Re: [PATCH WIP] x86/kgdb: trampolines for shadowed instructions

From: Daniel Thompson
Date: Wed Aug 14 2024 - 06:29:53 EST


On Wed, Aug 14, 2024 at 10:51:41AM +0200, Florian Rommel wrote:
> Experimental implementation of Thomas' trampoline idea.
> Link: https://lore.kernel.org/all/87wmkkpf5v.ffs@tglx/
>
> Every breakpoint gets a trampoline entry containing the original
> instruction (with a corrected displacement if necessary) and a jump
> back into the function to the logically subsequent instruction.
> With this, KGDB can skip a still present debug trap for a removed
> breakpoint by routing the control flow through the trampoline.
>
> In this experimental implementation, the actual removal of the debug
> trap instructions is completely disabled. So, all trap instructions
> planted by KGDB currently remain in the code, and KGDB will skip all
> these breakpoints through the trampolines when they are in the removed
> state. There is not yet a dedicated breakpoint state for the
> to-be-removed-but-still-present breakpoints.
>
> Inspect the trampolines via:
> (gdb) x/16i kgdb_trampoline_page
>
> Signed-off-by: Florian Rommel <mail@xxxxxxxxxxxx>
> ---
> I have been experimenting a bit with Thomas' idea of the trampoline
> approach. It seems to work so far but of course has a lot of rough
> edges.

Interesting. Perhaps a dumb question but is this trampoline code doing
the same thing as the out-of-line single-step code in kprobes?
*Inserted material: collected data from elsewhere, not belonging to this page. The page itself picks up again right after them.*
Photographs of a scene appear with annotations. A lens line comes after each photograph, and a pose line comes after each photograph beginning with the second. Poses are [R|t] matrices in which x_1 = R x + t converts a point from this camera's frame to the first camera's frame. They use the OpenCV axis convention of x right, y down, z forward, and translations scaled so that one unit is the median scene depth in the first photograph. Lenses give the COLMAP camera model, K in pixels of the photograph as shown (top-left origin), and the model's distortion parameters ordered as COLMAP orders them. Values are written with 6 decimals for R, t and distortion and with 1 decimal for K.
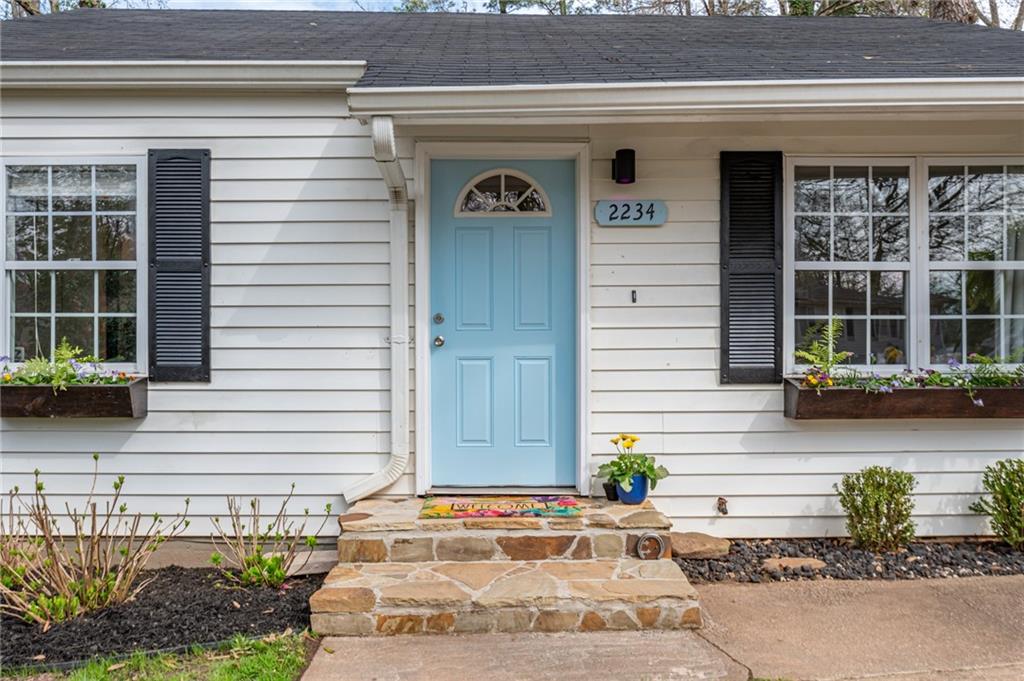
lens RADIAL K [[793.6, 0, 512.9], [0, 793.6, 317.9], [0, 0, 1]] dist [0.000199, -0.000184]
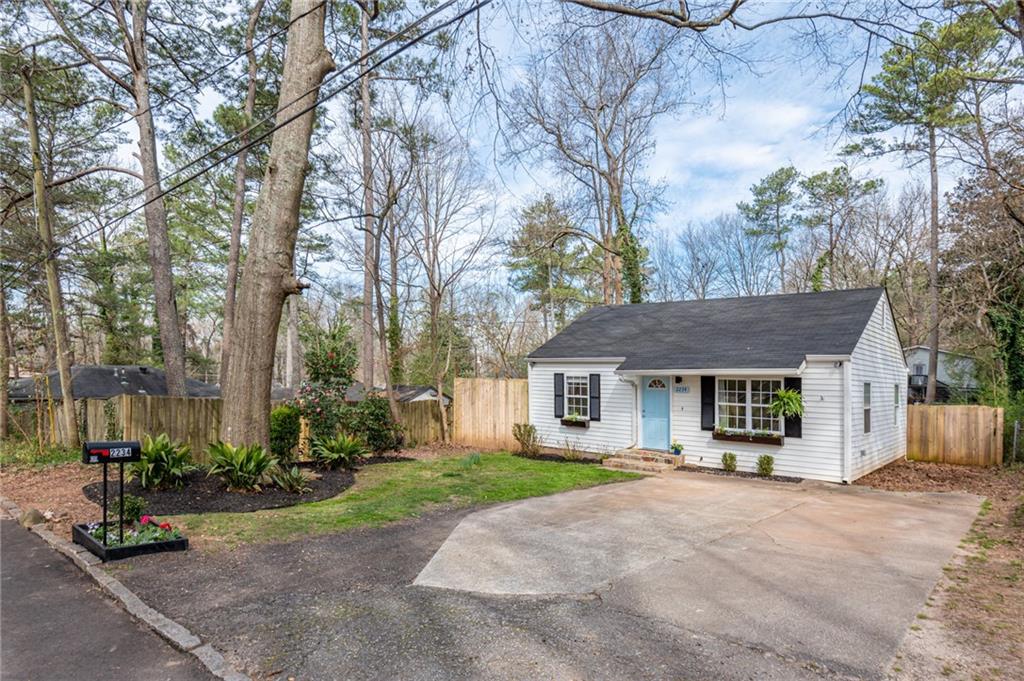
lens RADIAL K [[609.0, 0, 512.0], [0, 609.0, 357.5], [0, 0, 1]] dist [-0.000507, 0.000012]
pose [[0.743869, -0.001615, -0.668324, 1.709111], [-0.000742, 0.999994, -0.003243, -0.298751], [0.668325, 0.002908, 0.743863, -2.133811]]
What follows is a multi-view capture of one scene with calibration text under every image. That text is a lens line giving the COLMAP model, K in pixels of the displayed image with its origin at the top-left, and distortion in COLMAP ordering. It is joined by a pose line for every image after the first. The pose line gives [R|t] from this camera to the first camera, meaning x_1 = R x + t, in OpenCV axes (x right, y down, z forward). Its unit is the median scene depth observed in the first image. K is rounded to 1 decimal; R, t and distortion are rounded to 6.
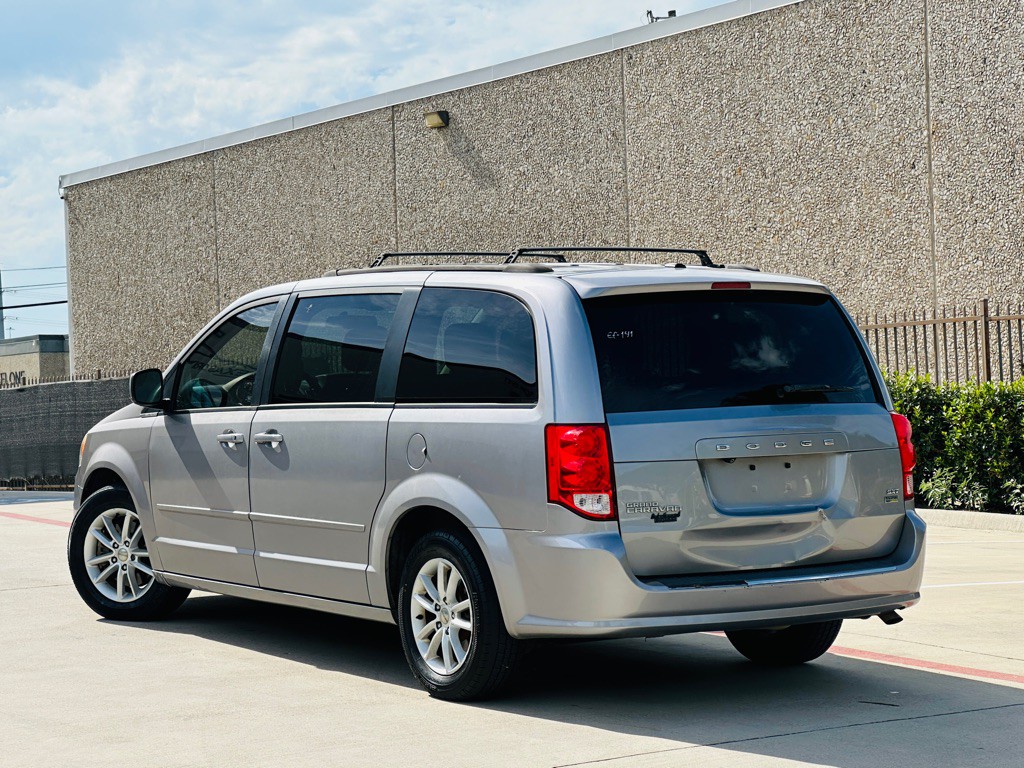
lens RADIAL K [[2215.9, 0, 512.0], [0, 2215.9, 384.0], [0, 0, 1]] dist [0.017739, 0.795693]
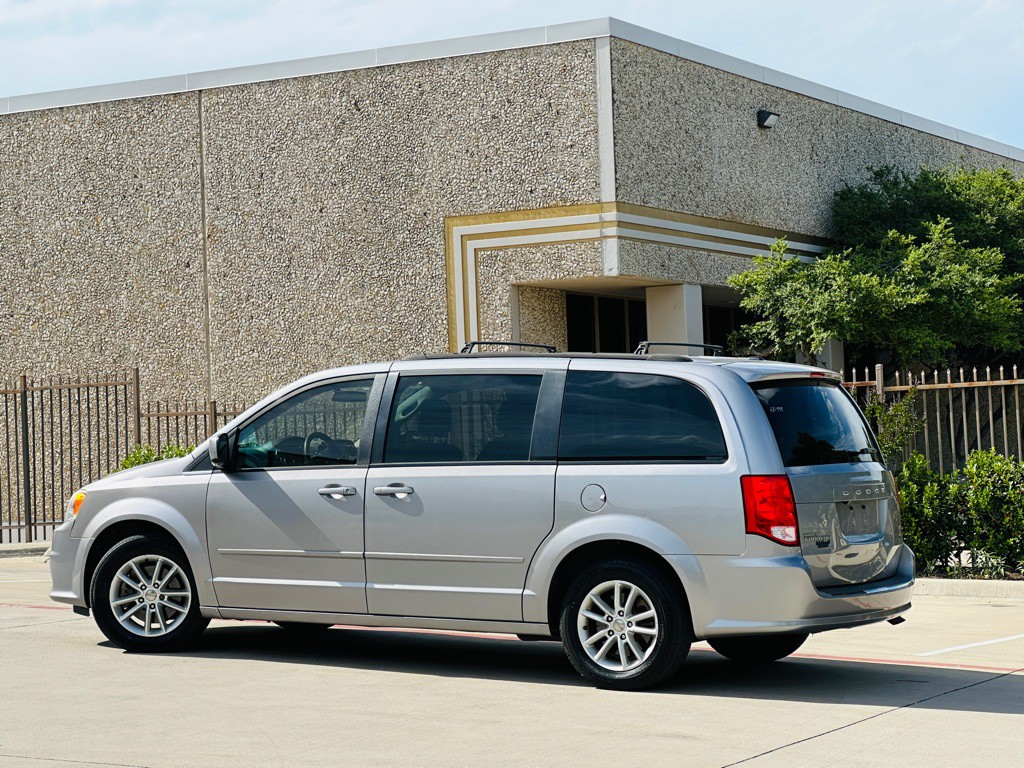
lens RADIAL K [[2137.2, 0, 512.0], [0, 2137.2, 384.0], [0, 0, 1]] dist [-0.214394, 3.293391]
pose [[0.901135, 0.022498, 0.432955, -0.140234], [-0.005358, 0.999154, -0.040770, 0.003382], [-0.433506, 0.034419, 0.900493, -0.021824]]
> I am stuck for now, as I am not sure about the best way to implement
> the safe context where KGDB finally removes the int3 instructions.

I think this would actually fit really nicely into the debug core code.

Firstly dbg_deactivate_sw_breakpoints() should strictly maintain
BP_ACTIVE and BP_SET states (e.g. if the kgdb_arch_remove_breakpoint()
fails then do not transition from BP_ACTIVE and BP_SET). There would be
a little bit of extra logic to clean things up here (each equality check
on BP_SET needs to be reviewed) but the resulting state tracking is more
correct.

Once we've done that we can add a new state BP_REMOVE_PENDING and
arrange for this to be set by dbg_remove_sw_break() if the breakpoint is
BP_ACTIVE. At this stage we can also arrange for
dbg_deactivate_sw_breakpoints() to handle BP_REMOVE_PENDING to
BP_REMOVE transitions by calling kgdb_arch_remove_breakpoint().

That's enough to eventuallyremove the int3 instructions but it relies
on entering the debug trap handler and there's no limit on how long
could take before that happens. For that reason I think the core should
also attempt to transition BP_REMOVE_PENDING breakpoints to BP_REMOVE
after kgdb_skipexception() returns true. That means if we keep trapping
on a disabled breakpoint eventually we will hit a window where the
text_mutex is free and clean things up.


Daniel.